• [PASSAGE FOR REVIEW]
####################

Many great ideas are embodied therein, which, if understood, will lead to
comprehension of others.
One of these is the idea of adulthood.
The Entered Apprentice represents youth standing at the portals of life, his
pathway lighted by the rays of the rising sun.
The Master Mason represents the man of years, already on the farther
slope of the hill with the setting sun in his eyes.
The Fellow Craft is a man in the prime of life-experienced, strong,
resourceful, able to bear the heat and burden of the day.
Only in its narrowest sense can adulthood be described in terms of years.
If and when he achieves it, a man discovers that the mere fact that he is
forty or fifty years of age has little to do with it.
Adulthood is rather a quality of mind and heart.
The man in his middle years carries the responsibilities.
It is he upon whom a family depends for support; he is the Atlas on whose
shoulders rest the burdens of business; by his skill and experience the arts are
sustained; to his keeping are entrusted the destinies of the State.
It is said that in the building of his Temple, King Solomon employed
eighty thousand Fellow Crafts, who labored in the mountains and the quarries.
The description is suggestive, for it is by men in the Fellow Craft
period of life that the work is done, in the mountains and quarries of human
experience.

####################

• [ASSIGNED TASK 1] In the Fellow Craft passage, how many Fellow Crafts did King Solomon employ in building his Temple?
• [ASSIGNED TASK 2] Render this sentence from the Fellow Craft passage in Spanish: "Adulthood is rather a quality of mind and heart."
• [ASSIGNED TASK 3] Reproduce everything in the Fellow Craft passage from "One of these" down to "the rising sun.".

• [DATA SECTION]
####################

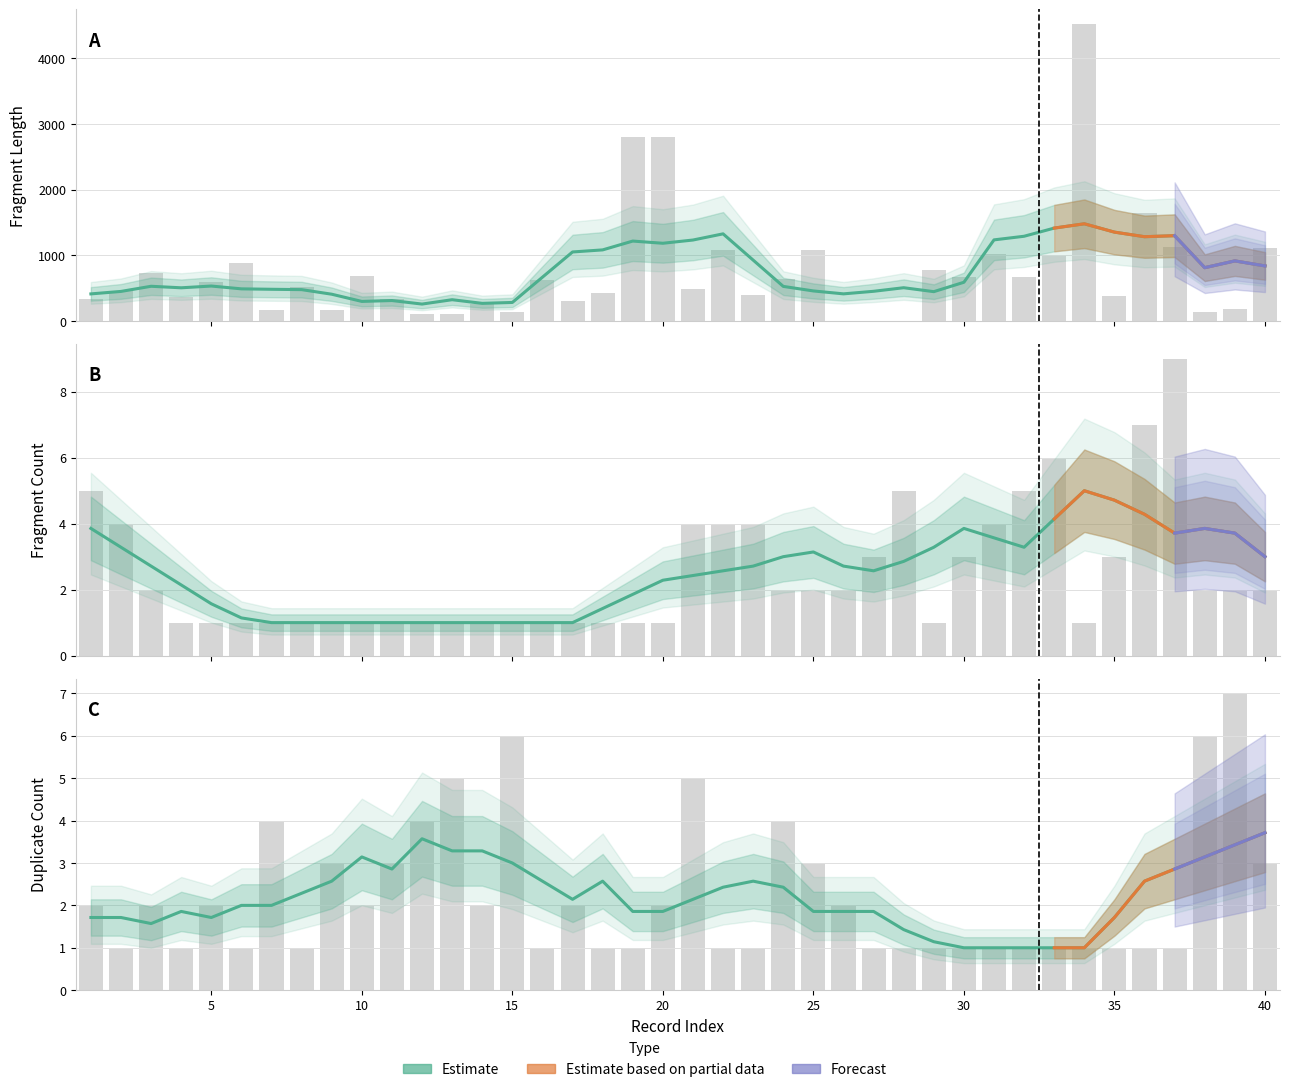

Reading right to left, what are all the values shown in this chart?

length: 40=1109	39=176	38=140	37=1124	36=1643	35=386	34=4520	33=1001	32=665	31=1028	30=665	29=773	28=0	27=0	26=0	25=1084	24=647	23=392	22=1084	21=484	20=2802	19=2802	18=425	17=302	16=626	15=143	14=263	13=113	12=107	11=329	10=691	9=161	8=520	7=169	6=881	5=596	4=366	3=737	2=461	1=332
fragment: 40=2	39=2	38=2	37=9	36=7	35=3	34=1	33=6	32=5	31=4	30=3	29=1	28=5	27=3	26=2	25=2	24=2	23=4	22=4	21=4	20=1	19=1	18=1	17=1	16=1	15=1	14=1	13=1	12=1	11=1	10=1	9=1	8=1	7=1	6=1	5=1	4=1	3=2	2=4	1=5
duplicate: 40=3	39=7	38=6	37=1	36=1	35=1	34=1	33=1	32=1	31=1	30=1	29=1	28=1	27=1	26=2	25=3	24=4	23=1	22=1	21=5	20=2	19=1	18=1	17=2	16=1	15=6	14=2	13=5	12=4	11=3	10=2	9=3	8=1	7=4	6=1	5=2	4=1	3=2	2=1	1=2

####################

• [EXERCISE SOLUTION 1] Eighty thousand

• [EXERCISE SOLUTION 2] La adultez es más bien una cualidad de la mente y del corazón.

• [EXERCISE SOLUTION 3]
One of these is the idea of adulthood.
The Entered Apprentice represents youth standing at the portals of life, his
pathway lighted by the rays of the rising sun.